Model generation (regressor)

After having classified pixels into cloud free and cloud covered, we need a regressor to predict cloud altitudes for cloud covered pixels. Regressor models that can be used for these tasks can be found in the scikit-learn documentation.

So let’s first read our merged data table again…

As we only want to predict cloud altitudes for cloudy pixels, we first clip our table to samples with cloudcover > 1:

data = data[data.cloudcover>1]

Again, we will validate the performance of the chosen model architecture by using a grouped KFold cross validation approach. Let’s first try a simple linear model. As we are dealing with a regression problem here, we have to change the score to a suitable metric. We choose the R² score here:

from sklearn.model_selection import cross_validate
from sklearn.model_selection import GroupKFold
from sklearn.linear_model import SGDRegressor

predictors = ["IR_016","IR_039","IR_087","IR_097","IR_108","IR_120","IR_134","VIS006","VIS008","WV_062","WV_073","dem"]
target     = "cloud_altitude"

result = cross_validate(SGDRegressor(), data[predictors], y=data[target], groups=data.icao, scoring="r2", cv=GroupKFold(), n_jobs=-1)

# Print average accuracy score
result["test_score"].mean()
-1.7919393465108474e+24

Well, that didn’t really work. Let’s try a RandomForestRegressor:

from sklearn.ensemble import RandomForestRegressor

predictors = ["IR_016","IR_039","IR_087","IR_097","IR_108","IR_120","IR_134","VIS006","VIS008","WV_062","WV_073","dem"]
target     = "cloud_altitude"

result = cross_validate(RandomForestRegressor(), data[predictors], y=data[target], groups=data.icao, scoring="r2", cv=GroupKFold(), n_jobs=-1)

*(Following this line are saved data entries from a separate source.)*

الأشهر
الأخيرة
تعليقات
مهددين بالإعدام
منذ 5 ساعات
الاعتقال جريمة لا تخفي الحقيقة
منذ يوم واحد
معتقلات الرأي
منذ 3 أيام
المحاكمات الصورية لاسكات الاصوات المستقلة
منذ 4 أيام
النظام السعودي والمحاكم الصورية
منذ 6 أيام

# Print average accuracy score
result["test_score"].mean()
0.5075651931016422

Ok, that looks better. We get ~50% explained variance with a RandomForestRegressor. So let’s train and save a model:

import joblib
model = RandomForestRegressor(n_estimators=100,n_jobs=-1)
model = model.fit(data[predictors], data[target])
joblib.dump(model,"regressor.model")
['regressor.model']

Task

Design and train an ML model suitable to predict cloud altitudes based on the provided MSG data. Don’t forget to enhance your model via hyperparameter tuning and feature selection.